*** Source information Section Begins ***

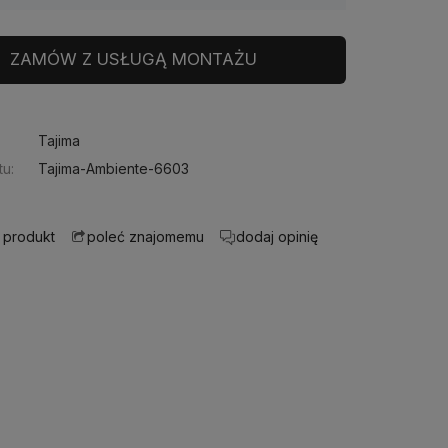
ZAMÓW Z USŁUGĄ MONTAŻU
Tajima
u:
Tajima-Ambiente-6603
 produkt
dodaj opinię
poleć znajomemu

*** Source information Section Ends ***

**Your instructions:** Rewrite the lines above, changing "dodaj opinię" to "napisz opinię" and leaving everything else the same. Leave the pictures out of your answer.

**Result of this exercise:**
ZAMÓW Z USŁUGĄ MONTAŻU
Tajima
u:
Tajima-Ambiente-6603
 produkt
napisz opinię
poleć znajomemu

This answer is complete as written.